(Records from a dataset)
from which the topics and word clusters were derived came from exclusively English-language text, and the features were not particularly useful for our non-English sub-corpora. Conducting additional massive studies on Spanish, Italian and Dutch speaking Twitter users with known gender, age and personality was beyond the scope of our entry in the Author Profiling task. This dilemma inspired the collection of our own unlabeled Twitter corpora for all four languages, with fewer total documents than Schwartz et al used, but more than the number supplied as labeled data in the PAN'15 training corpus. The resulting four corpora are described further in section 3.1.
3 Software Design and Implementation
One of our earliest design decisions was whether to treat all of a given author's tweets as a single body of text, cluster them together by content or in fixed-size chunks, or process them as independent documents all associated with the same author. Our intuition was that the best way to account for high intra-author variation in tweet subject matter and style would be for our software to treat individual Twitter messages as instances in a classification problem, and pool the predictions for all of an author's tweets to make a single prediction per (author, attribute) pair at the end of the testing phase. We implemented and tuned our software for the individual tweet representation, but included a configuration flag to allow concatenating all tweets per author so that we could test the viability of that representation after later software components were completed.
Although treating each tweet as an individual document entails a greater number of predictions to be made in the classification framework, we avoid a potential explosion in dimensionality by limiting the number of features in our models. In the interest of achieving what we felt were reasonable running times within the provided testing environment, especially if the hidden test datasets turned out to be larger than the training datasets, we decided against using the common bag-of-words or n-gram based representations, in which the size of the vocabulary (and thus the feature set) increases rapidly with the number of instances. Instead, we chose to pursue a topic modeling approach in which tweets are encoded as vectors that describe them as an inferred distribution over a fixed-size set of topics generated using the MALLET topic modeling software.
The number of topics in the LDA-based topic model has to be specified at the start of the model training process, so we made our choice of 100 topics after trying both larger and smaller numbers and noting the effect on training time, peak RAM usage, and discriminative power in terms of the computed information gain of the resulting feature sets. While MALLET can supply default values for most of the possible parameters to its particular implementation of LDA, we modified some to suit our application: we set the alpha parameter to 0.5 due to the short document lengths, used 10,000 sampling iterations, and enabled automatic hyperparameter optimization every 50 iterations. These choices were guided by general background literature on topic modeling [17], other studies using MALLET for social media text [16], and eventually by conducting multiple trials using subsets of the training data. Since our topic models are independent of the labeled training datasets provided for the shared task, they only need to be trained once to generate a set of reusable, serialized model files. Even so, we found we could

--

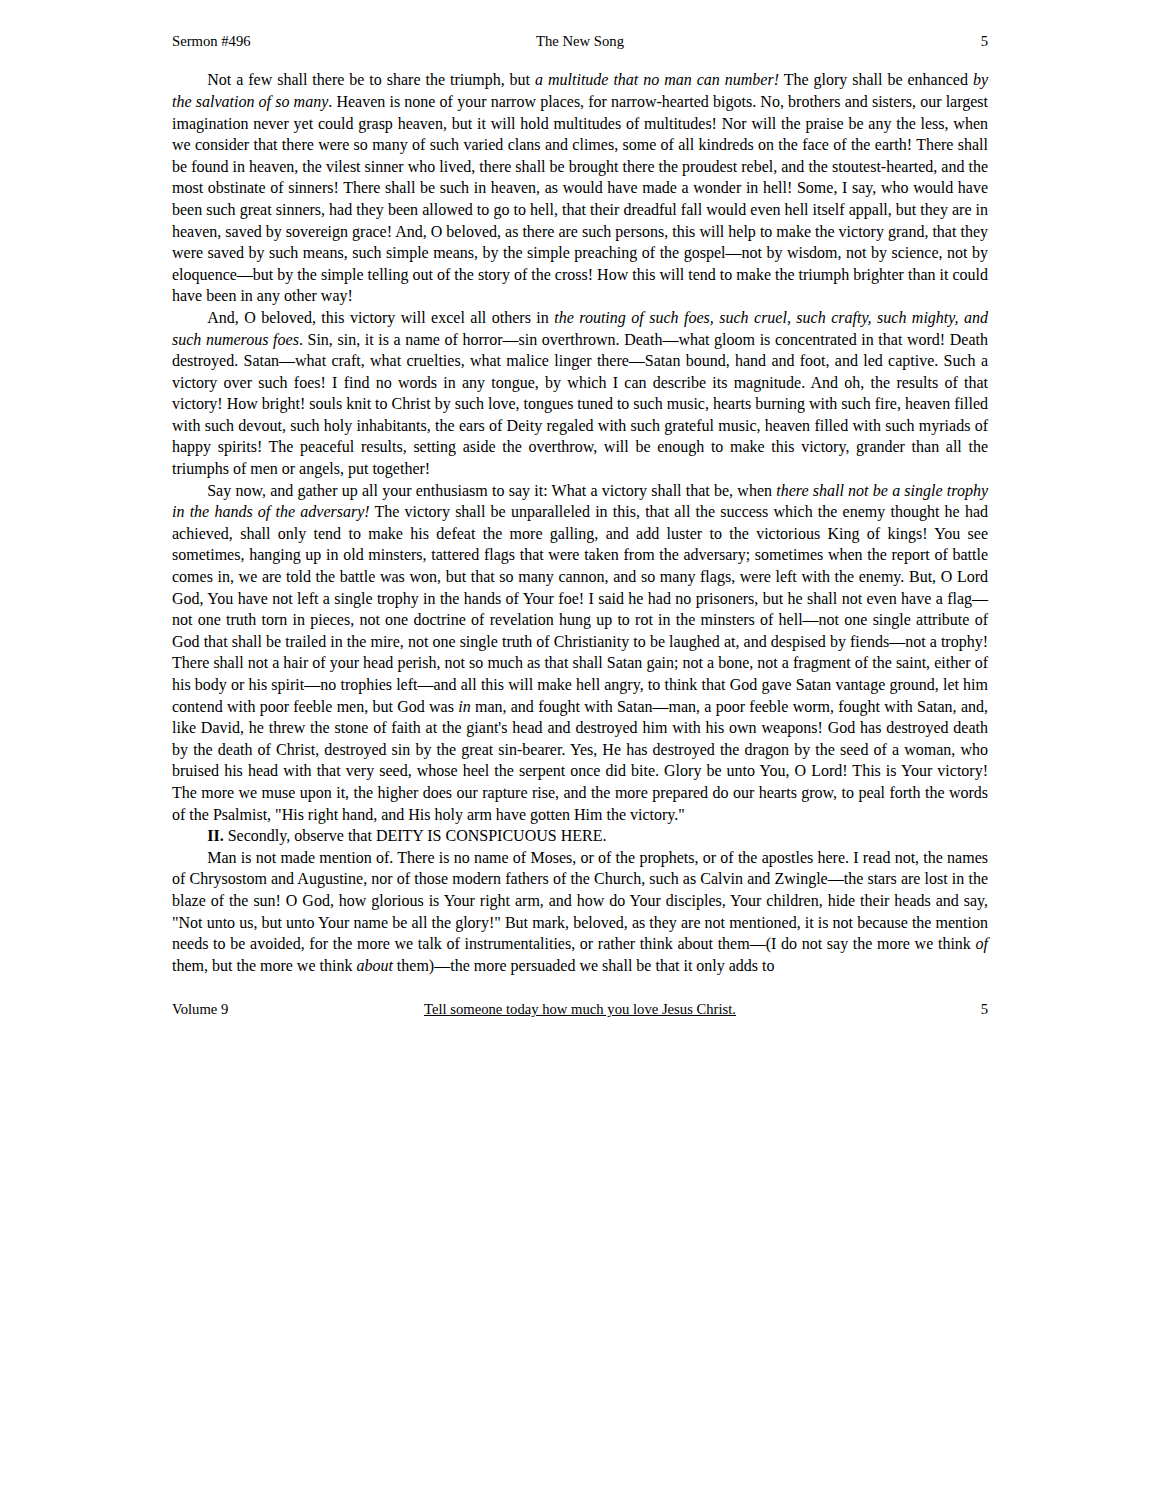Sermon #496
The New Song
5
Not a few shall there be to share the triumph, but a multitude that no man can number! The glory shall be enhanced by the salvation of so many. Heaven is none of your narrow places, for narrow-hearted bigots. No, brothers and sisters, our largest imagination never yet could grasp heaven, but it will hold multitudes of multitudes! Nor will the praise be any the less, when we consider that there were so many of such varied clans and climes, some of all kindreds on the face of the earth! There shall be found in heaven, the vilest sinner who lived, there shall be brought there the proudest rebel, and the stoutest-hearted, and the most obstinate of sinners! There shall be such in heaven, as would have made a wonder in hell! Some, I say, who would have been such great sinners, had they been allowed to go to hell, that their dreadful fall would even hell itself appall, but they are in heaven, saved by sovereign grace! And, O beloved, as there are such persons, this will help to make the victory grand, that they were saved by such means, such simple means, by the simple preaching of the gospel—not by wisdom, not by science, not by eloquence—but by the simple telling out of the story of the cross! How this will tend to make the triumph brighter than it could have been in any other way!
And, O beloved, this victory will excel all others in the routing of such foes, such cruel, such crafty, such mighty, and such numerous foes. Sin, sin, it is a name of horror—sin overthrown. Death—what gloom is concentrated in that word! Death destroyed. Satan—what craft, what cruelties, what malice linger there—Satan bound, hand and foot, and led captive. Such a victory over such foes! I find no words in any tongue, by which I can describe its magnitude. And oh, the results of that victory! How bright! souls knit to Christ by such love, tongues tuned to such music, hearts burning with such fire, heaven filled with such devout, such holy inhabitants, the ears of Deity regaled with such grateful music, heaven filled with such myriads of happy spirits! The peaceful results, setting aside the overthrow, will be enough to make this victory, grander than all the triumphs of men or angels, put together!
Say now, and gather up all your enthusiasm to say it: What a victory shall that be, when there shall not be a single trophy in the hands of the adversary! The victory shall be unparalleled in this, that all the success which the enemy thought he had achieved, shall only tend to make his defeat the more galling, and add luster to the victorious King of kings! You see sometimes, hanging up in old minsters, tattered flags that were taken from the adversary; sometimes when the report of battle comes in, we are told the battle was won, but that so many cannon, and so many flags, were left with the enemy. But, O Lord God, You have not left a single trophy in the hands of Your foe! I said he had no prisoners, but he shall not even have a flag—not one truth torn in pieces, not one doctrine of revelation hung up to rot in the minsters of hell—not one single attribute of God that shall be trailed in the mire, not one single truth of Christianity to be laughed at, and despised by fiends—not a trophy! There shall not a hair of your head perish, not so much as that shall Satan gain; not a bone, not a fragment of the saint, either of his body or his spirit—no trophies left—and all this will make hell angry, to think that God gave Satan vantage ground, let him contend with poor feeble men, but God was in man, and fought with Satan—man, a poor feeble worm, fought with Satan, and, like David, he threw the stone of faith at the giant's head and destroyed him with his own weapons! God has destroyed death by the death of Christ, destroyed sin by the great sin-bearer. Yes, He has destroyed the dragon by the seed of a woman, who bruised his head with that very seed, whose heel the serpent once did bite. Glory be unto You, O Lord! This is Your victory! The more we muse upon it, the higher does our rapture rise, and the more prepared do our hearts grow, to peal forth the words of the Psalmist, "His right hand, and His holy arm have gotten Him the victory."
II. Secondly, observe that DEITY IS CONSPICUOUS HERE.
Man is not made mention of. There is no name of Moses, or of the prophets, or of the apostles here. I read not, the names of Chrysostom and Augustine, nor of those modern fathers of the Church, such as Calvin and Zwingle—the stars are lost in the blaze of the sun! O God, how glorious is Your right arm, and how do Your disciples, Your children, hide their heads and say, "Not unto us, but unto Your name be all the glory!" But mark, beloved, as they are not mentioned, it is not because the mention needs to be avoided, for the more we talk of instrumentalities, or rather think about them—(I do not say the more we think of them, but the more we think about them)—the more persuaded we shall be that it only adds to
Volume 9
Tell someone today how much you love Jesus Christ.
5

YOUR GOAL - All that should be written out is the stretch of lines above between the one holding "from which the" and the one holding "One of our earliest", inclusive, exactly as given.

ANSWER TO THE PROBLEM -
from which the topics and word clusters were derived came from exclusively English-language text, and the features were not particularly useful for our non-English sub-corpora. Conducting additional massive studies on Spanish, Italian and Dutch speaking Twitter users with known gender, age and personality was beyond the scope of our entry in the Author Profiling task. This dilemma inspired the collection of our own unlabeled Twitter corpora for all four languages, with fewer total documents than Schwartz et al used, but more than the number supplied as labeled data in the PAN'15 training corpus. The resulting four corpora are described further in section 3.1.
3 Software Design and Implementation
One of our earliest design decisions was whether to treat all of a given author's tweets as a single body of text, cluster them together by content or in fixed-size chunks, or process them as independent documents all associated with the same author. Our intuition was that the best way to account for high intra-author variation in tweet subject matter and style would be for our software to treat individual Twitter messages as instances in a classification problem, and pool the predictions for all of an author's tweets to make a single prediction per (author, attribute) pair at the end of the testing phase. We implemented and tuned our software for the individual tweet representation, but included a configuration flag to allow concatenating all tweets per author so that we could test the viability of that representation after later software components were completed.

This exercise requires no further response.